Smaller error bars indicate more stable generalisation across the 5 folds. The CV RMSE closely matches the held-out test RMSE — confirming no overfitting from the hyperparameter search.

Code

imp_fn <- function(m, label, clr, top = 12) {
  varImp(m)$importance |>
    rownames_to_column("Feature") |>
    arrange(desc(Overall)) |>
    head(top) |>
    ggplot(aes(reorder(Feature, Overall), Overall)) +
    geom_col(fill = clr, alpha = .85) +
    coord_flip() +
    labs(title = label, x = NULL, y = "Importance") +
    theme_minimal(base_size = 10)
}

imp_fn(rf_model,  "Random Forest", "#4C72B0") +
imp_fn(gbm_model, "GBM",           "#DD8452") +
  plot_annotation(
    title = "Feature Importance — Top 12 Predictors",
    theme = theme(plot.title = element_text(size = 14, face = "bold"))
  )

Conclusion

Code

kable(test_metrics, digits = 5,
      caption = "Final Test-Set Performance Summary",
      col.names = c("Model", "Set", "RMSE", "MAE", "R²"))
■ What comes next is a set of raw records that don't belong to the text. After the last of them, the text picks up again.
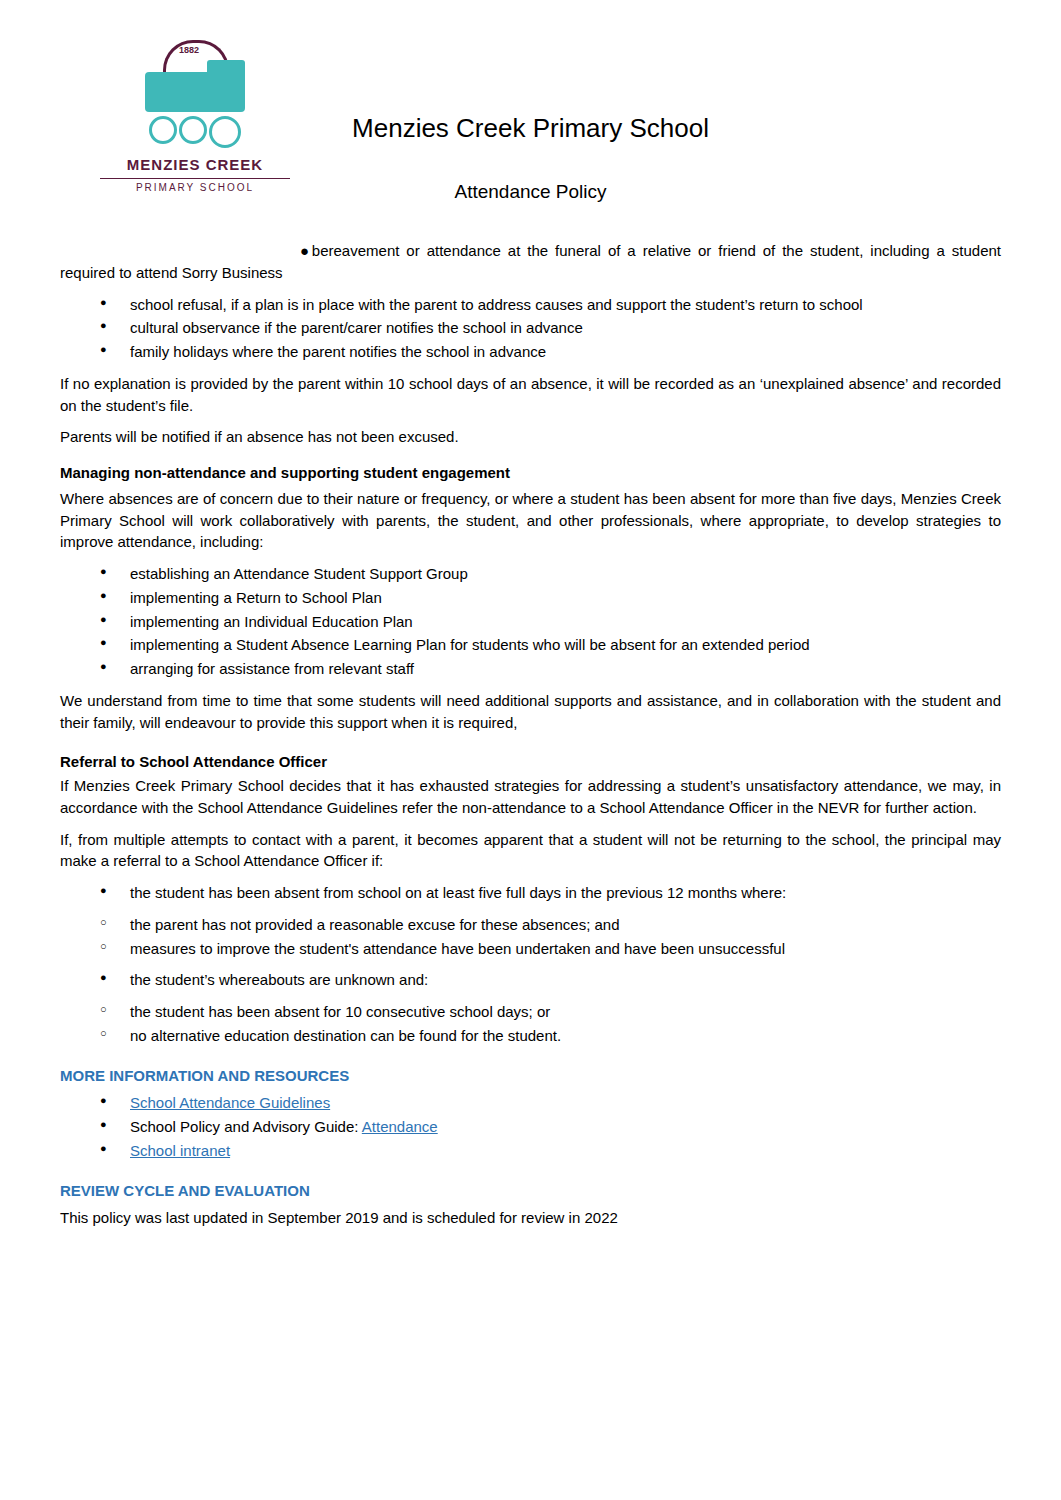1882
MENZIES CREEK
PRIMARY SCHOOL
Menzies Creek Primary School
Attendance Policy
●bereavement or attendance at the funeral of a relative or friend of the student, including a student required to attend Sorry Business
school refusal, if a plan is in place with the parent to address causes and support the student’s return to school
cultural observance if the parent/carer notifies the school in advance
family holidays where the parent notifies the school in advance
If no explanation is provided by the parent within 10 school days of an absence, it will be recorded as an ‘unexplained absence’ and recorded on the student’s file.
Parents will be notified if an absence has not been excused.
Managing non-attendance and supporting student engagement
Where absences are of concern due to their nature or frequency, or where a student has been absent for more than five days, Menzies Creek Primary School will work collaboratively with parents, the student, and other professionals, where appropriate, to develop strategies to improve attendance, including:
establishing an Attendance Student Support Group
implementing a Return to School Plan
implementing an Individual Education Plan
implementing a Student Absence Learning Plan for students who will be absent for an extended period
arranging for assistance from relevant staff
We understand from time to time that some students will need additional supports and assistance, and in collaboration with the student and their family, will endeavour to provide this support when it is required,
Referral to School Attendance Officer
If Menzies Creek Primary School decides that it has exhausted strategies for addressing a student’s unsatisfactory attendance, we may, in accordance with the School Attendance Guidelines refer the non-attendance to a School Attendance Officer in the NEVR for further action.
If, from multiple attempts to contact with a parent, it becomes apparent that a student will not be returning to the school, the principal may make a referral to a School Attendance Officer if:
the student has been absent from school on at least five full days in the previous 12 months where:
the parent has not provided a reasonable excuse for these absences; and
measures to improve the student's attendance have been undertaken and have been unsuccessful
the student’s whereabouts are unknown and:
the student has been absent for 10 consecutive school days; or
no alternative education destination can be found for the student.
MORE INFORMATION AND RESOURCES
School Attendance Guidelines
School Policy and Advisory Guide: Attendance
School intranet
REVIEW CYCLE AND EVALUATION
This policy was last updated in September 2019 and is scheduled for review in 2022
Final Test-Set Performance Summary
Model	Set	RMSE	MAE	R²
Random Forest	Test	0.10268	0.06551	0.61602
GBM	Test	0.10834	0.07388	0.57261

Both models explain approximately 57–62% of the variance in worker productivity which is a somewhat good result.Beased on the findings, Some factors have affect actual productivity. Knowing those finding can provide management a clear actionalbe solution to boost productivity such as smv, no_of_workers, incentive_per_worker, etc.